Written instruction A: In the blog passage, how much time does the writer say he gets with his kids each week?
Written instruction B: List the things the writer and his partner have talked about at length, according to the blog passage.
Written instruction C: Continue the blog passage about moving forward, picking up after its final sentence.

## start Given passage

My ex is very controlling and manipulative. EVERYTHING has to be her way. If you do not conform to her way, her will, then you simply do not matter and do not exist in her world. She would sooner have me not see the kids at all than actually admit I am there father and allow me to really be a part of their lives. Two weeks ago she was telling me something about the kids and she said "... my kids..." while talking to me, as if they were her kids, not our kids, WTF?

My time with them has been limited to an hour or two a week when I am allowed to come to their house and hang out for a while. I do not have my own place to take them. I rent a room in a house and really don't spend much time there. I have nowhere to go with them and trying to get permission to take them anywhere requires a seeming act of Congress.

So I have been trying to get together with my daughter since Friday and it has not worked out, possibly this evening. I feel like I need for her to know how I feel, that I love her and respect her choices but that it does hurt. I really do not want to go and sit through that ceremony... but I will... if I am a part of it or not.

I was considering talking to her mom but that is never a good idea. As soon as I question anything she starts yelling and attacking me. Honestly, I wish I never met her... aside from having my kids she has brought nothing but misery in my life. When I hear her voice in makes me want to jam hot pokers in my ears, likewise with my eyes when I see her. Through all of that I am able to be cordial and even nice to her... but when she says or does something (as she always does) that sets me off, I just have to walk away.

I am praying for strength and guidance with talking to my daughter tonight (hopefully). If anyone can relate or offer any words of wisdom, my eyes and ears are open. I am willing to do whatever the next right thing is to do. The problem is, my thinking... the next right thing to do would be to knock my 'ex' out the next time I see her. Of course I would never do that but man it is a techni-color vision in my mind!

Thank you all for reading if you did and for all of your support all along. I do not come here a lot and when I do it's usually to vent or to find help. I apologize for my lack of involvement here. I am always so busy... thanks again.

Peace

Saturday, December 26, 2009

Moving Forward

Two simple words... "Moving forward"

The definition of where I am in so many ways on any given day. I have found myself using these two words together quite often in the past few weeks. Looking back I realize that it has been far longer than a few weeks but only recently has it become clear to me just how often and for how long.

One thing I say a lot, "If I am not moving forward, it's easier to move backward." This means a lot to me. Funny how the meaning of a word or phrases can change in time and application to our lives.

I have been moving forward in many areas of my life, others not so much. As I grow within this program I see more opporunities to apply this little phrase.

The recent break between my partner and I gave me time to look at myself and our relationship. Where was I moving forward? Where was I sliding backward? Where was this heading? How was I effecting her and our relationship?

We have talked at length about the things we need to work on, the things we needed to talk about and the things we need for ourselves as individuals. We got together and talked face to face on Christmas night for a few hours. Our conversations in this week have been among the most honest, open, heart-felt talks we have ever had. We have agreed to move forward, doing all we can to keep the communication at this level. It has been a sort of awakening for me.

## end Given passage
## start Given entries

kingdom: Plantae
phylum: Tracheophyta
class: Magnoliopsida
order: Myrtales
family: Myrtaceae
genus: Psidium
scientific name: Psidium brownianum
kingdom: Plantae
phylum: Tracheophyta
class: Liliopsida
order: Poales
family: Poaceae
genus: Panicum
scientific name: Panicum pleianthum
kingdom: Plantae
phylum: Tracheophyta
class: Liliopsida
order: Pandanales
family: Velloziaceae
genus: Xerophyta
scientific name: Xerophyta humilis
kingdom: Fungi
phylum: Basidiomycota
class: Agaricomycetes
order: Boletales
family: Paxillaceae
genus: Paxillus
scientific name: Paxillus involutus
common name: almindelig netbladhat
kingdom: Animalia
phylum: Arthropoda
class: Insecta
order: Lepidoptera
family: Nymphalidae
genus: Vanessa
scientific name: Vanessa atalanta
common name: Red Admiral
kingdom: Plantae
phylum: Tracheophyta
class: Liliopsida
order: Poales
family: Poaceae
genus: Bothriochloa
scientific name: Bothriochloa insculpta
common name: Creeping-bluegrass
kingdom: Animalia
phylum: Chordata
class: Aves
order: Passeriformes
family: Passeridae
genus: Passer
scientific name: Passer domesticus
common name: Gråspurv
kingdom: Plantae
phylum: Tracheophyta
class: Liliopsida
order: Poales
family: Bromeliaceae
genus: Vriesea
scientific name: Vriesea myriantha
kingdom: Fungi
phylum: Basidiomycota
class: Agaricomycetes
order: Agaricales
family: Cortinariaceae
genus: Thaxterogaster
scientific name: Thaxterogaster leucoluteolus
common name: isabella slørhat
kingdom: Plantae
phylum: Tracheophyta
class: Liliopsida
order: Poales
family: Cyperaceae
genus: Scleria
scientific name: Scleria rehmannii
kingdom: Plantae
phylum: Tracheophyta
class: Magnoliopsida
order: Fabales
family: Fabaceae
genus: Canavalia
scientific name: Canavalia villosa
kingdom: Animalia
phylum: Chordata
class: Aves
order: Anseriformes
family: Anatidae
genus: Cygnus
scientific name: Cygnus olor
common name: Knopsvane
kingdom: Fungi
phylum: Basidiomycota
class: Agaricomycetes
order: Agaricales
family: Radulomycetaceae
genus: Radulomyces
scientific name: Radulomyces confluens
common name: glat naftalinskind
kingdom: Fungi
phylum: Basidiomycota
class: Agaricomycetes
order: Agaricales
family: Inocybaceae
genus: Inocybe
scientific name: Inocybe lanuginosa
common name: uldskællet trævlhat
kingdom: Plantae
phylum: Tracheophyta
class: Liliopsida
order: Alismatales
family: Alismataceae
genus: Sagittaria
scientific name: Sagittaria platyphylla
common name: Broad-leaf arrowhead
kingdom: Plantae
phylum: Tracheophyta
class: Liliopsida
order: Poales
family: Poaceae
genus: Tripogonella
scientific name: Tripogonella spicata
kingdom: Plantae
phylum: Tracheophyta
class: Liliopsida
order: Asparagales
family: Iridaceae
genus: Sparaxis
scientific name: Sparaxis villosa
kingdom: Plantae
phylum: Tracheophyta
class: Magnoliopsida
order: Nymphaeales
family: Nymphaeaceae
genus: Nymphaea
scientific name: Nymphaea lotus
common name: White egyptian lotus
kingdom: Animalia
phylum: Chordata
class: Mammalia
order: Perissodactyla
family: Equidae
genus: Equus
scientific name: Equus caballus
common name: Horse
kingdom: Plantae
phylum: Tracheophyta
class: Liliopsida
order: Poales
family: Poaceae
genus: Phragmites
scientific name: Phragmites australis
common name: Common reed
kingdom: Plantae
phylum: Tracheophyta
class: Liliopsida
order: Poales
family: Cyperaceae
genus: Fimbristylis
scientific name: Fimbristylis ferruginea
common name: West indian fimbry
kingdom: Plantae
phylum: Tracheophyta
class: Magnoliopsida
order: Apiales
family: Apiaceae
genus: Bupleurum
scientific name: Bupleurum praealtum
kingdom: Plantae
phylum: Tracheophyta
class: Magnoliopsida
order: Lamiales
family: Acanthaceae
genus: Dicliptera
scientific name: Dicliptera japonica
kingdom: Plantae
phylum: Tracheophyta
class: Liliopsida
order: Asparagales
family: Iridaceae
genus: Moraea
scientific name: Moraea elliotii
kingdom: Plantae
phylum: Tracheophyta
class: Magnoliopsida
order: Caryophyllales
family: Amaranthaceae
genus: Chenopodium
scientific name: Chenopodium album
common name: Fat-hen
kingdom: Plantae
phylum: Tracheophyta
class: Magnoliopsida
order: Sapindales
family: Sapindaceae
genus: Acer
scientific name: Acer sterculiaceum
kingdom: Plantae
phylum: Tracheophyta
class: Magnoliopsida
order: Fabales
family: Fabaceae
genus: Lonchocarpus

## end Given entries

Right answer A: An hour or two a week, when he is allowed to come to their house.

Right answer B:
- The things they need to work on
- The things they needed to talk about
- The things they need for themselves as individuals

Right answer C:
We are in fact moving forward, slowly and steadily in an effort to reaffirm our foundation in this relationship and our commitment to one another. We are have opened the lines of communication like never before while establishing some boundaries allowing us time for ourselves to be and do what we need as individuals. In our time together I have never felt better about the relationship than I do today.

We are staring over in a sense, with the huge advantage of knowing each other very well. We are truly blessed with our lives within this program, to be sober and willing to work through things that we used to run from or drink over.

Happy New Year!

Friday, December 25, 2009

Merry Christmas

I just wanted to wish you all a Merry Christmas and a very happy and prosperous new year.

My last post I had shared some difficult news and feelings I was dealing with. I am happy to say that one week and one day after my lady and I parted ways, we had what was probably our best conversation ever this past Tuesday. We talked about all of the things that we had a whole week to think about. We talked about our own weaknesses and shortcomings and how they effect our perceptions of who and what we are within the context of our relationship.

We both have our share of 'stuff' to deal with as individuals. As fate would have it, some of my stuff that needs work can stir her core issues at times... and vice-versa at times too. Our willingness to openly discuss when this happens needs to outweigh our willingness to stuff these feelings.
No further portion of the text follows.